TASK TO CARRY OUT:
In the data that follows, find the line with "- Wait a few minutes and try again."; transcribe it, every later line up to the one with "the other man.</span></p>", and that line as well, exactly and with no others.

EXTRACTED INFORMATION:
--- START ---
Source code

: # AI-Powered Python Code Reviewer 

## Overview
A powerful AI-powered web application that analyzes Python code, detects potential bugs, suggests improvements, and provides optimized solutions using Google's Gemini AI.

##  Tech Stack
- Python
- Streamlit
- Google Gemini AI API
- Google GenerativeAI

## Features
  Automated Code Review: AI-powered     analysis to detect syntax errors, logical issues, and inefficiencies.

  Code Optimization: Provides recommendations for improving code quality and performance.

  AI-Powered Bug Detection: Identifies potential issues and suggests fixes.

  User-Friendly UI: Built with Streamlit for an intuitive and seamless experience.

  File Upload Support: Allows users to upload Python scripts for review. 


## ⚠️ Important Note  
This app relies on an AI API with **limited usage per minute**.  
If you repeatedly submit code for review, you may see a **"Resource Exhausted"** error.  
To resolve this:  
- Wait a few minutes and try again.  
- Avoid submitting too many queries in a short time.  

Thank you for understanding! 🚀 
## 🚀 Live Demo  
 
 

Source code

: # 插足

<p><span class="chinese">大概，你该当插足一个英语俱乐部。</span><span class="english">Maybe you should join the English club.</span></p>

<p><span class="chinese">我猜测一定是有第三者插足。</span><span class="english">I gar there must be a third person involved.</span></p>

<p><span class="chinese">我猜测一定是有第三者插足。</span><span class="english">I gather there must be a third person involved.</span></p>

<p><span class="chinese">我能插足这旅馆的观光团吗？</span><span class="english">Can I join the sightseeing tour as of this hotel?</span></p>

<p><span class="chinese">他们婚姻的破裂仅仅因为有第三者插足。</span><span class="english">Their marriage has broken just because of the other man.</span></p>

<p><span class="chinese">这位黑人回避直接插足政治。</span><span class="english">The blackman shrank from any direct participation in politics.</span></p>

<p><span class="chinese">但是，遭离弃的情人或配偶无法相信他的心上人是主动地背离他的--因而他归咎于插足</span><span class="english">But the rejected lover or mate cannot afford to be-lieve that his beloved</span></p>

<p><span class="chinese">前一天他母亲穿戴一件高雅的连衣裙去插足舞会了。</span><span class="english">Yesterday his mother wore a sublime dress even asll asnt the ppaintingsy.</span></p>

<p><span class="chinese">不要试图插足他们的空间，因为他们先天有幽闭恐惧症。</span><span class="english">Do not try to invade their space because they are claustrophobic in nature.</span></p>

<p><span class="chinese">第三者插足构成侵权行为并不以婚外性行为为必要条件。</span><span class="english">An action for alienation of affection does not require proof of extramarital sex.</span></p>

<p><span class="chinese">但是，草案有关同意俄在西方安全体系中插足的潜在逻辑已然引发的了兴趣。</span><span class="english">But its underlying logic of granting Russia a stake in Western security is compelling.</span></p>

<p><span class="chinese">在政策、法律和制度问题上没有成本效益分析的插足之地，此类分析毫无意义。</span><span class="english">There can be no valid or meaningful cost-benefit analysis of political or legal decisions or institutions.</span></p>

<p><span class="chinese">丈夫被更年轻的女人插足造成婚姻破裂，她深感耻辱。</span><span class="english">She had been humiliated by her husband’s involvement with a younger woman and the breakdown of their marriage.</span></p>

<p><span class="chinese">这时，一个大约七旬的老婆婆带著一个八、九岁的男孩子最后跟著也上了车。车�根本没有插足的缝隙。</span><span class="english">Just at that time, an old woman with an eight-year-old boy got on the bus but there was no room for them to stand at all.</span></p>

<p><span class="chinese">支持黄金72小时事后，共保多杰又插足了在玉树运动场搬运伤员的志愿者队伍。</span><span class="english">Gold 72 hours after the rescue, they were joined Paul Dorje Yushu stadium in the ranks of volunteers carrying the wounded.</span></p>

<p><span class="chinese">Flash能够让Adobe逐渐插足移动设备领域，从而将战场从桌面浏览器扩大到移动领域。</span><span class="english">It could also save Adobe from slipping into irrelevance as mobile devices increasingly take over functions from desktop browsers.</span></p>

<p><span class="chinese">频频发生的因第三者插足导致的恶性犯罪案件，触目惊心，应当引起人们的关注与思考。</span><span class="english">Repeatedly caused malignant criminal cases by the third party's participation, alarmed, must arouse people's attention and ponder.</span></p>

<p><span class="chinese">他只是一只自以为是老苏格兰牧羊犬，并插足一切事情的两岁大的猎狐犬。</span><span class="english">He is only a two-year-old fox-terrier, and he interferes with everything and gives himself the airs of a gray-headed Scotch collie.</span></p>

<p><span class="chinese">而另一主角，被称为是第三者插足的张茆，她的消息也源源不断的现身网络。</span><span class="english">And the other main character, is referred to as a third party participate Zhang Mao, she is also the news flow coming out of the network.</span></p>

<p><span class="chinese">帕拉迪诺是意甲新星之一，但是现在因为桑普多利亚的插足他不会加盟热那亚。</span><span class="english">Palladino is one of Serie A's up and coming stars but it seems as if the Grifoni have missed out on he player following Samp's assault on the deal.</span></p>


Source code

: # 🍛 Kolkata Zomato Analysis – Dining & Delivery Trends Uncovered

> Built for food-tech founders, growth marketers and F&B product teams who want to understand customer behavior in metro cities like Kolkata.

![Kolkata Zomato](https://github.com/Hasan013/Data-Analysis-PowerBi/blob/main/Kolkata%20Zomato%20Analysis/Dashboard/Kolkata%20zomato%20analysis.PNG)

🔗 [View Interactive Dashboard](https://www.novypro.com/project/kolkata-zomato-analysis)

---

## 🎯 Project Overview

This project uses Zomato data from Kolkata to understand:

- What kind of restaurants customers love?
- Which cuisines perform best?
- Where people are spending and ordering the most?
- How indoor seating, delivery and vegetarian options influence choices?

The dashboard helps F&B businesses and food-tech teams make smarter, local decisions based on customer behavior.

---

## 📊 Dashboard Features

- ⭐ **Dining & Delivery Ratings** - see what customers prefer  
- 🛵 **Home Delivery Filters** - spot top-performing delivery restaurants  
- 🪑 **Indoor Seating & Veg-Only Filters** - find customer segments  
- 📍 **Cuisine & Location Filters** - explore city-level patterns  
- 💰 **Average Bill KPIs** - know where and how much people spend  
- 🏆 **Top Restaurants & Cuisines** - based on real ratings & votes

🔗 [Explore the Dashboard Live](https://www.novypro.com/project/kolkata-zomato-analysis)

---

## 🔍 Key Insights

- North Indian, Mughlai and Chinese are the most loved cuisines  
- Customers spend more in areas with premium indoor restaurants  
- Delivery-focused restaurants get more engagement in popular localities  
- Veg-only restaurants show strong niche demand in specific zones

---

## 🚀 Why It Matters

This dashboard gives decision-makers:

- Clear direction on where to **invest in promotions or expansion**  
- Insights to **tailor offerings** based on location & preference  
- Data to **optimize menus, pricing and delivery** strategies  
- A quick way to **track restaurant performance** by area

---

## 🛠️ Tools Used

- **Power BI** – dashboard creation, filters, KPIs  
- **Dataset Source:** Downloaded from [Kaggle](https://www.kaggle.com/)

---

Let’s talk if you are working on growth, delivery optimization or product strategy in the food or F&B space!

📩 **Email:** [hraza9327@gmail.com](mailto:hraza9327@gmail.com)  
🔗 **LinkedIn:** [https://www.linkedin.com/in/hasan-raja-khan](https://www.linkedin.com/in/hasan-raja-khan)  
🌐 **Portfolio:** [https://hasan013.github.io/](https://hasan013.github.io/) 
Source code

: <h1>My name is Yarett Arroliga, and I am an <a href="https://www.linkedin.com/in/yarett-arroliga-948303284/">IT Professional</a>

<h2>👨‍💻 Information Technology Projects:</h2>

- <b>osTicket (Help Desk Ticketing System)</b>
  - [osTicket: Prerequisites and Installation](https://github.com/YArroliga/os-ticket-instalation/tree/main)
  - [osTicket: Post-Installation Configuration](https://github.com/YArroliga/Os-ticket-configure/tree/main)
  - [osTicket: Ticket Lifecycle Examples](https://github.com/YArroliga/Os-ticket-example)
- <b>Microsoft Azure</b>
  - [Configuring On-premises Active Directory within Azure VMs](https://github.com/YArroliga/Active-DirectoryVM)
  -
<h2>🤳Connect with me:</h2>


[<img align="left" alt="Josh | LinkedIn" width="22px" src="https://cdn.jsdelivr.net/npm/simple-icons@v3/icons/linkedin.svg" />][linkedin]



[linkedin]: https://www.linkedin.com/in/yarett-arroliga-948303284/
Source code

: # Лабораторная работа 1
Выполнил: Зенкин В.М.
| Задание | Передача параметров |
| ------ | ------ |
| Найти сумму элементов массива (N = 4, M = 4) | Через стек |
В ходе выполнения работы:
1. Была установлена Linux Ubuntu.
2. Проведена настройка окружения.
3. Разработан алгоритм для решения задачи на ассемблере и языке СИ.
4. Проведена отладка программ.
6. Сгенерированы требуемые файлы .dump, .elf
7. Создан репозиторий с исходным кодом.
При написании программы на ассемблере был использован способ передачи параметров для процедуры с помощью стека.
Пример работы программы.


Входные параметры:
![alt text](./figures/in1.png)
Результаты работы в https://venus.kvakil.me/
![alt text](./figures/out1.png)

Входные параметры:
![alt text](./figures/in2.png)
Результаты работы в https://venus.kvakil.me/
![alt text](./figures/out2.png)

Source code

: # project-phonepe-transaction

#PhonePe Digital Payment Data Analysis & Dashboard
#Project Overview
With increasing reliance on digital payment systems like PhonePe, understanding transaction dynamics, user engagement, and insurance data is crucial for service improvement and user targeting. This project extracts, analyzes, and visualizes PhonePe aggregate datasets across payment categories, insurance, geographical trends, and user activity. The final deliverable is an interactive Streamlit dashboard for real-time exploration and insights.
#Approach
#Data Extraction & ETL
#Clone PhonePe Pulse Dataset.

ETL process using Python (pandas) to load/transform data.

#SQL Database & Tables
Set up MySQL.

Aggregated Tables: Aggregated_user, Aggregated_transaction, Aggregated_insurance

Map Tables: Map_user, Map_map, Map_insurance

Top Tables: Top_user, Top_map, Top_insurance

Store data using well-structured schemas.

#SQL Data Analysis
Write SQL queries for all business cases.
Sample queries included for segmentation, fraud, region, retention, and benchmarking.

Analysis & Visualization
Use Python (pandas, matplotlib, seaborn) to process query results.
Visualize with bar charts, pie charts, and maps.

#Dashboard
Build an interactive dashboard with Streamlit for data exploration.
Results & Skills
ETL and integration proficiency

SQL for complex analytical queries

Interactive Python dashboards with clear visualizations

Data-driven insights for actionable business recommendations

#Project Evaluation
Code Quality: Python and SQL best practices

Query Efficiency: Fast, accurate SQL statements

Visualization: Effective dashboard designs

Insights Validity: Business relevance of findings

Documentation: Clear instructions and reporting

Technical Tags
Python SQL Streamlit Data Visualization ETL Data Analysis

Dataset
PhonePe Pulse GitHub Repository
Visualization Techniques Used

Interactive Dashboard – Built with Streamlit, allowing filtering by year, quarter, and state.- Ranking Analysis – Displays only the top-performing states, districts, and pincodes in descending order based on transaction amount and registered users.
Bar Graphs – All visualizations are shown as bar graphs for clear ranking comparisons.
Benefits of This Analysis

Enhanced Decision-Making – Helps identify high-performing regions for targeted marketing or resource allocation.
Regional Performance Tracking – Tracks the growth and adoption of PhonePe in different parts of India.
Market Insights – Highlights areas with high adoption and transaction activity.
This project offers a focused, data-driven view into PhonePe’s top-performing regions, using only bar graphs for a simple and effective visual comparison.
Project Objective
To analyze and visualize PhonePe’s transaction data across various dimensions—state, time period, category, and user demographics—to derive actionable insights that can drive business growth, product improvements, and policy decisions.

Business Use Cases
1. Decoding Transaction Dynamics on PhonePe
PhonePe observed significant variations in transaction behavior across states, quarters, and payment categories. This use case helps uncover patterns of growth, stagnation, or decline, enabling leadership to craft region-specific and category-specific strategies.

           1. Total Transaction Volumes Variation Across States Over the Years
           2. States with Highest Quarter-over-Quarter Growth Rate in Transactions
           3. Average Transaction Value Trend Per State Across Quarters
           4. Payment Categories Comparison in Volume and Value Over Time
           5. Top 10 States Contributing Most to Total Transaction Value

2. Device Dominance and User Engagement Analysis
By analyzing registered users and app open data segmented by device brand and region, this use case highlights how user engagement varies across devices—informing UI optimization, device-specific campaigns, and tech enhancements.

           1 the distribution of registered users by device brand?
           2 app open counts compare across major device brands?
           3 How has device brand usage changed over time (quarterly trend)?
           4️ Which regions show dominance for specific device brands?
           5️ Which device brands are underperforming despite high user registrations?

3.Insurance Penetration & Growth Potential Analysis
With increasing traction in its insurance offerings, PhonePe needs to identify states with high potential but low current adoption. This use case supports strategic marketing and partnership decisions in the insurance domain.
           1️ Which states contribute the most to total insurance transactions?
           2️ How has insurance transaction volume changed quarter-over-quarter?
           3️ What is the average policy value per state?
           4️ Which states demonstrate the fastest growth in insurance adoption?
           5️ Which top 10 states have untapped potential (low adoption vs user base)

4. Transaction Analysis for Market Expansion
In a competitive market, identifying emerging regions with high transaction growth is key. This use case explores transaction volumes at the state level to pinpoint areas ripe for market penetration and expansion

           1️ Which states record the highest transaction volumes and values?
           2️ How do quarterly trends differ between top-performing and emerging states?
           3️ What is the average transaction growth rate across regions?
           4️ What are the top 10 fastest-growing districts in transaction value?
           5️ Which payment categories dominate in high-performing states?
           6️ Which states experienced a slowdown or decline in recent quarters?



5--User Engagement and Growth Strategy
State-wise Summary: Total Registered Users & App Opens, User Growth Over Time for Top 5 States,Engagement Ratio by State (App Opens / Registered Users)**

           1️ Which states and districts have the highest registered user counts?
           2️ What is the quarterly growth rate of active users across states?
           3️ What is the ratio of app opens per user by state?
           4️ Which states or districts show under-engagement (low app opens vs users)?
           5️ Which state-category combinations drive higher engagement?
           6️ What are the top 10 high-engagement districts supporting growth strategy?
--- END ---
RESULT OF THE TASK:
- Wait a few minutes and try again.  
- Avoid submitting too many queries in a short time.  

Thank you for understanding! 🚀 
## 🚀 Live Demo  
 
 

Source code

: # 插足

<p><span class="chinese">大概，你该当插足一个英语俱乐部。</span><span class="english">Maybe you should join the English club.</span></p>

<p><span class="chinese">我猜测一定是有第三者插足。</span><span class="english">I gar there must be a third person involved.</span></p>

<p><span class="chinese">我猜测一定是有第三者插足。</span><span class="english">I gather there must be a third person involved.</span></p>

<p><span class="chinese">我能插足这旅馆的观光团吗？</span><span class="english">Can I join the sightseeing tour as of this hotel?</span></p>

<p><span class="chinese">他们婚姻的破裂仅仅因为有第三者插足。</span><span class="english">Their marriage has broken just because of the other man.</span></p>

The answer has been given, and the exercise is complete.